Too many businesses overlook the power of follow-up. In fact, 44% of reps give up after one follow up attempt. In many cases, you won't make a sale on the first visit to your website. Use tracking to know who has visited before (and what pages they visited), then automate follow-up with email, phone calls, and even chat technologies to re-engage people who return to the website.

Not Providing an Omnichannel Experience

People don’t follow a linear path to purchase now, with just one visit to a website. Instead, they jump around from sites to social media to blogs, gathering their research as they move through the customer journey.

Using technology like JivoChat makes it possible to adopt an omnichannel approach so that you can engage your visitors across various channels such as your website, Facebook Messenger, Whatsapp, and more. Not providing access to these various touchpoints is leaving money on the table.

Talking Too Much

Let's say you finally have your prospect on a live phone or video call. You're so excited to talk about your company and your product that you blab on and on. While you obviously need to speak when providing the sales presentation,

it's essential to find balance, as you risk boring your prospect or frustrating them by not allowing them to talk enough. Essentially, you can "talk past the sale" because they may already be ready to do business, but your constant chat turns them off.

Trying to Close Too Early

The old-school or legacy sales approach was to close early and often. These pushy sales tactics simply don’t work like they used to. Instead, you need to be smarter about how and when you ask for the close.

A great way to gauge how ready or committed your prospect is (without risking pushing them away) is to perform a "trial close." This approach is a question that does not ask for the sale but instead clarifies your prospect's opinions.

For instance, you can say, "how are you feeling about our product so far?" before asking for the sale to ensure you don't pull the trigger too early.

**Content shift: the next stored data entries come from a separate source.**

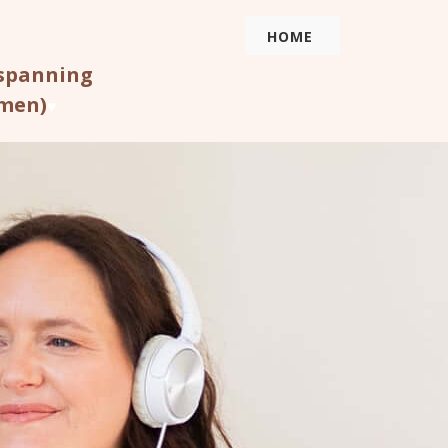
HOME
rspanning
omen)
♥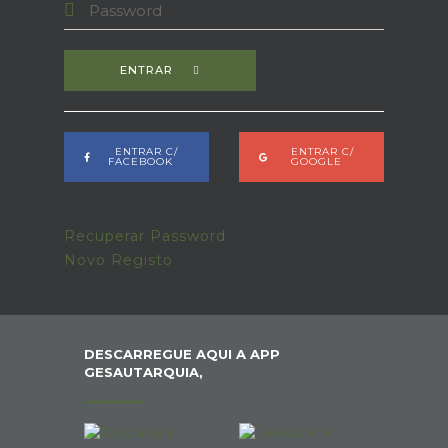
ENTRAR
ENTRAR C/
ENTRAR C/
FACEBOOK
GOOGLE
Recuperar Password
Novo Registo
DESCARREGUE AQUI A APP
GESAUTARQUIA,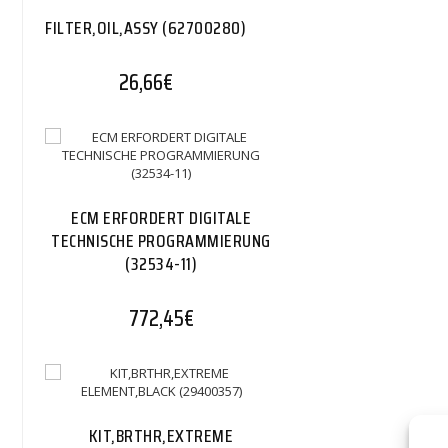
FILTER,OIL,ASSY (62700280)
26,66
€
ECM ERFORDERT DIGITALE
TECHNISCHE PROGRAMMIERUNG
(32534-11)
772,45
€
KIT,BRTHR,EXTREME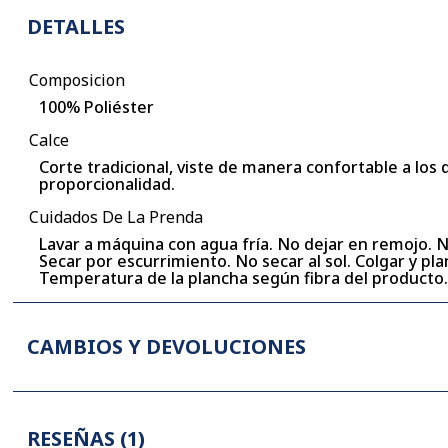
DETALLES
Composicion
100% Poliéster
Calce
Corte tradicional, viste de manera confortable a los
proporcionalidad.
Cuidados De La Prenda
Lavar a máquina con agua fría. No dejar en remojo. 
Secar por escurrimiento. No secar al sol. Colgar y p
Temperatura de la plancha según fibra del producto
CAMBIOS Y DEVOLUCIONES
RESEÑAS (
1
)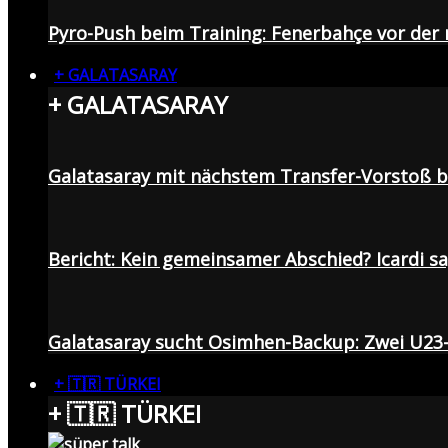
Pyro-Push beim Training: Fenerbahçe vor de
+ GALATASARAY
+ GALATASARAY
Galatasaray mit nächstem Transfer-Vorstoß be
Bericht: Kein gemeinsamer Abschied? Icardi s
Galatasaray sucht Osimhen-Backup: Zwei U23
+ 🇹🇷 TÜRKEI
+ 🇹🇷 TÜRKEI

Inbound Sales Metrics to Track

If you aren’t tracking your metrics, you won’t know how to increase conversions over time. Here are the most important inbound sales metrics to understand and improve:

Number of Qualified Leads

A lead could be anyone who takes action, such as interacting with your website or chatbot. However, a qualified lead will prove that they have the interest and budget appropriate to merit reaching out to a sales agent.

Average Cost Per Lead

Your average cost per lead adds up all the expenses for marketing and lead generation, then divides it by the total number of leads generated. If this number is too high, you risk losing money even though you have more in the pipeline.

Lead Response Time

The lead response time is how quickly you reach out to a lead once they are generated. The faster, the better, as your lead is less likely to switch to a competitor.

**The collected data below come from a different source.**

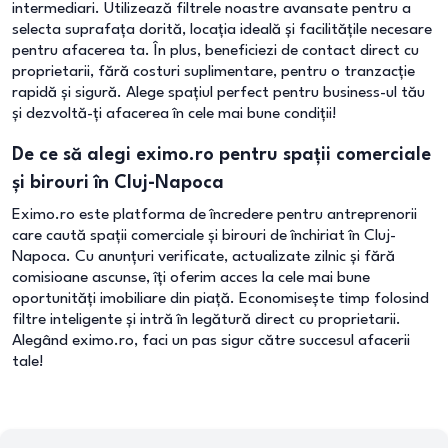
intermediari. Utilizează filtrele noastre avansate pentru a
selecta suprafața dorită, locația ideală și facilitățile necesare
pentru afacerea ta. În plus, beneficiezi de contact direct cu
proprietarii, fără costuri suplimentare, pentru o tranzacție
rapidă și sigură. Alege spațiul perfect pentru business-ul tău
și dezvoltă-ți afacerea în cele mai bune condiții!
De ce să alegi eximo.ro pentru spații comerciale
și birouri în Cluj-Napoca
Eximo.ro este platforma de încredere pentru antreprenorii
care caută spații comerciale și birouri de închiriat în Cluj-
Napoca. Cu anunțuri verificate, actualizate zilnic și fără
comisioane ascunse, îți oferim acces la cele mai bune
oportunități imobiliare din piață. Economisește timp folosind
filtre inteligente și intră în legătură direct cu proprietarii.
Alegând eximo.ro, faci un pas sigur către succesul afacerii
tale!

Conversion Rate by Lead Response Time

This metric calculates the conversion rate divided by how long your lead response time was for that lead. For instance, you may find that you have a 25% conversion rate for leads with response times of 4 hours versus a 10% response conversion rate for leads with response times of 24 hours.

Number of Closed Sales

This is all of the sales your company has closed. You can view this metric by sales quarters, months, weeks, and days to see if you’re hitting your granular business targets.

Wrap Up

The difference between inbound and outbound sales is stark, and in the modern marketing era, there’s a clear winner—for both businesses and customers.

When it comes to your company's sales process, you need to ensure it takes your customers' needs into account first. The modern consumer simply won't tolerate anything less. Therefore, an inbound sales process is an excellent fit for many organizations because it is built with the buyer's journey in mind.

If you find your sales team struggling to win the trust and earn new clients, it may lack a proper inbound sales strategy. Review the advice in this guide, and identify the main areas where you can improve. That way, your revenue will continue to grow, along with your brand's reputation for excellent service.